Task item: Please reproduce all of the data below exactly, leaving each picture out.

Source data:

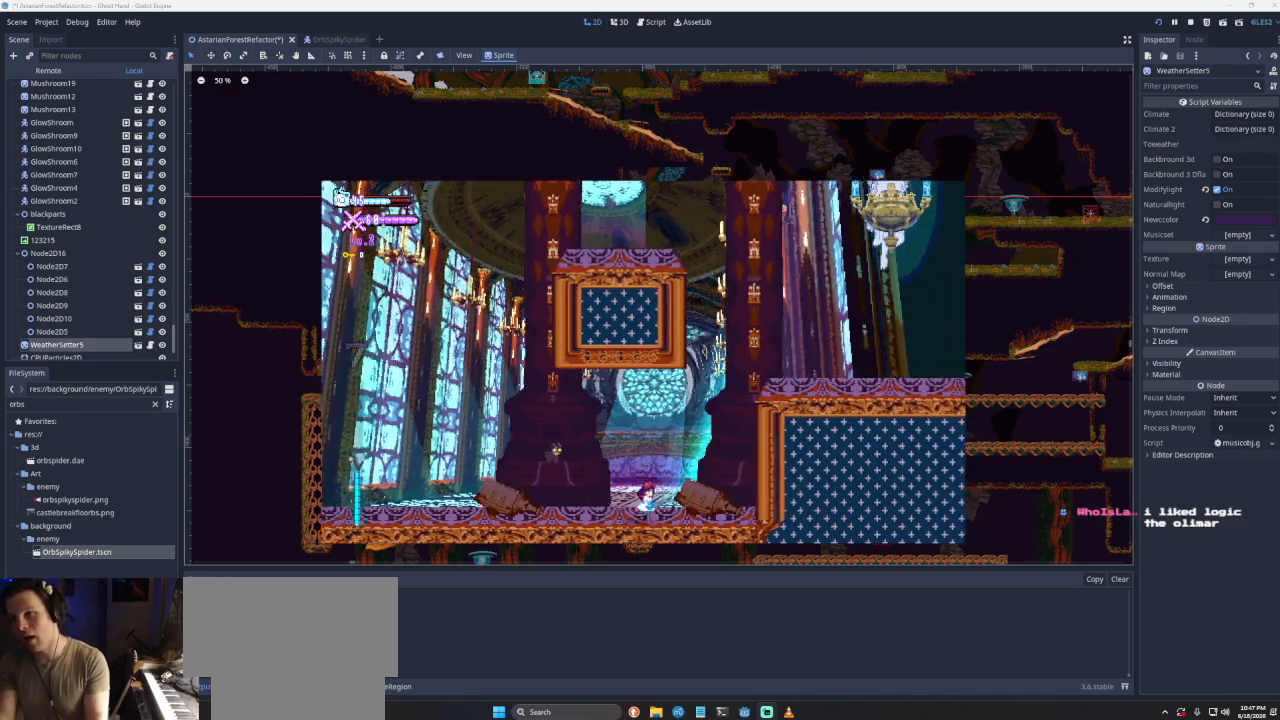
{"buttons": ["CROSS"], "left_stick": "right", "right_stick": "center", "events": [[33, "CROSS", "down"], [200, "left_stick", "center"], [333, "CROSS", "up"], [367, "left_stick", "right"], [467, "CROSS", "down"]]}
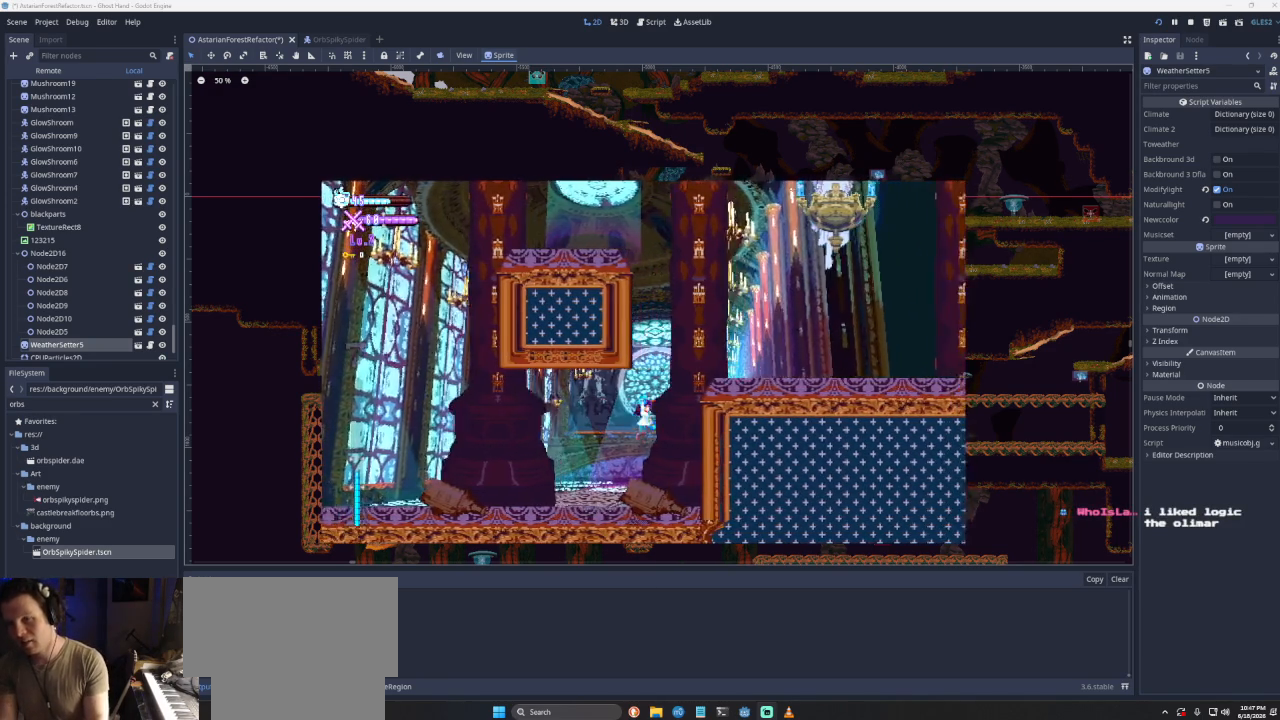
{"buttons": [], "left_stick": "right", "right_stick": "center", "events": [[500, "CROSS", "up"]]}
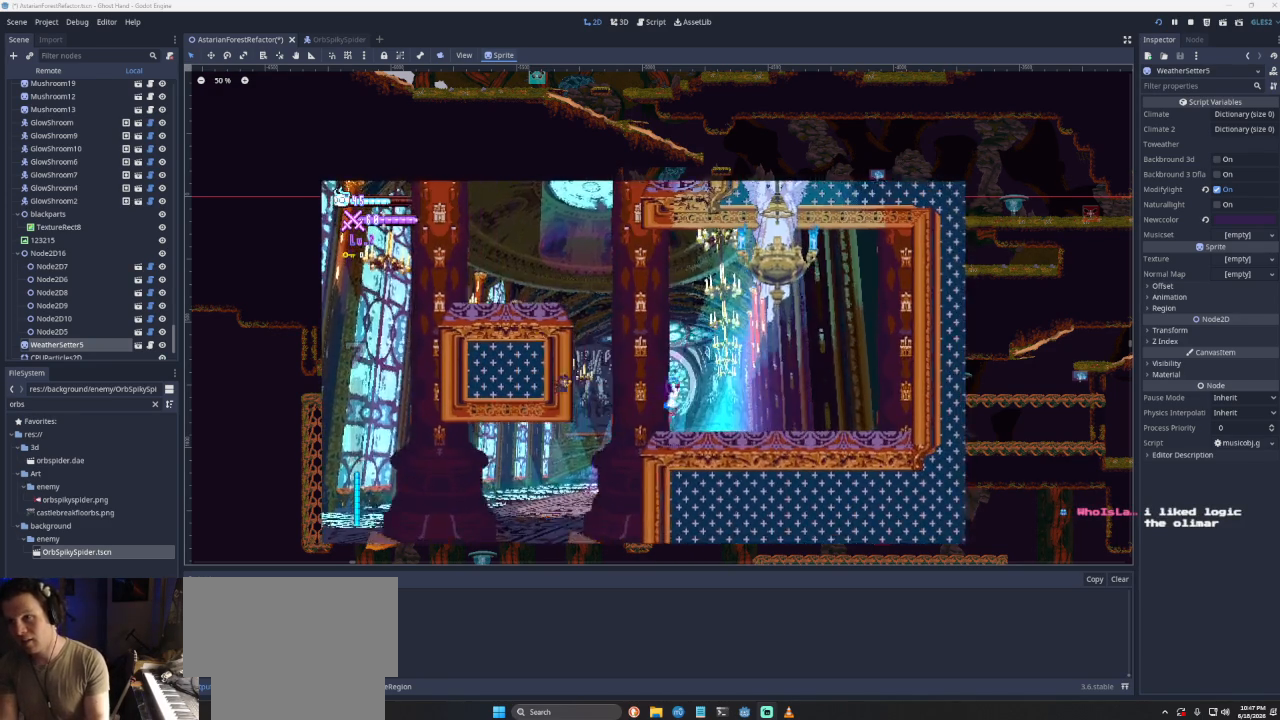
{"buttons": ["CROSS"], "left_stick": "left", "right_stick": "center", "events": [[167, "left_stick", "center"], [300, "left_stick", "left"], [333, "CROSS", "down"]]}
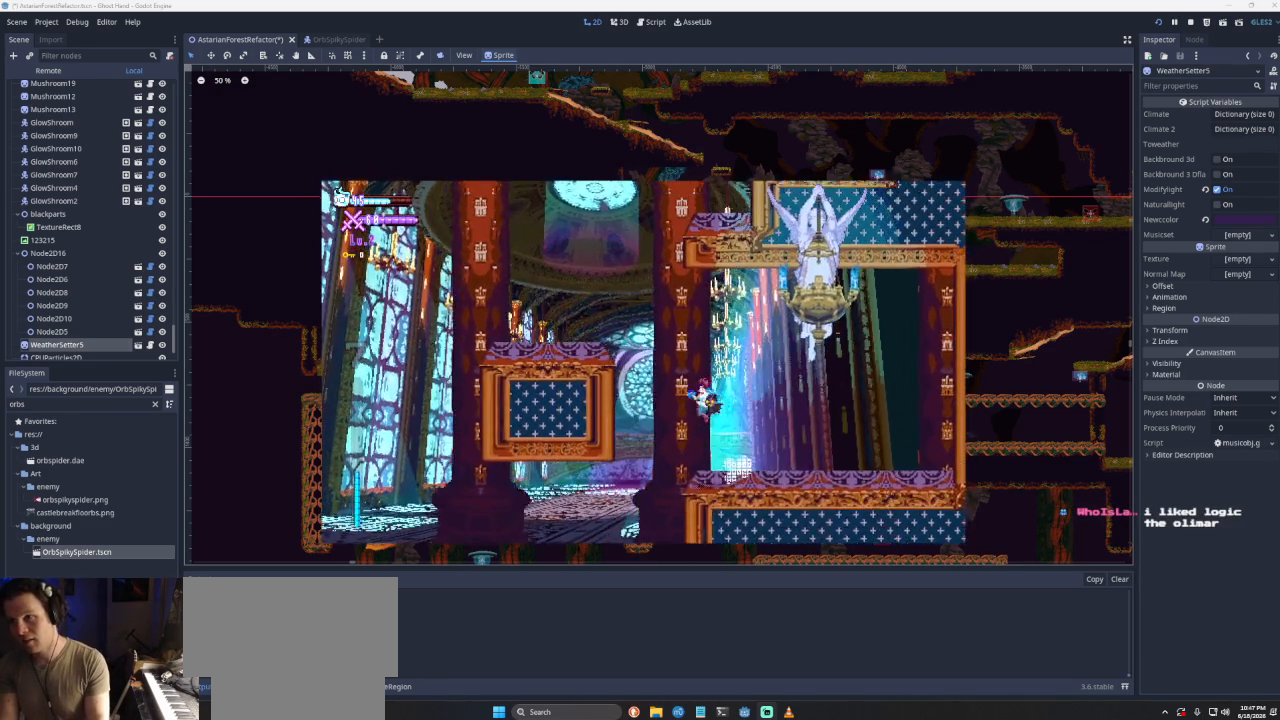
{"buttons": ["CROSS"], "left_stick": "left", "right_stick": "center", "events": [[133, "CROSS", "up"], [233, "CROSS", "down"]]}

Response:
{"buttons": ["CROSS"], "left_stick": "right", "right_stick": "center", "events": [[33, "CROSS", "down"], [200, "left_stick", "center"], [333, "CROSS", "up"], [367, "left_stick", "right"], [467, "CROSS", "down"]]}
{"buttons": [], "left_stick": "right", "right_stick": "center", "events": [[500, "CROSS", "up"]]}
{"buttons": ["CROSS"], "left_stick": "left", "right_stick": "center", "events": [[167, "left_stick", "center"], [300, "left_stick", "left"], [333, "CROSS", "down"]]}
{"buttons": ["CROSS"], "left_stick": "left", "right_stick": "center", "events": [[133, "CROSS", "up"], [233, "CROSS", "down"]]}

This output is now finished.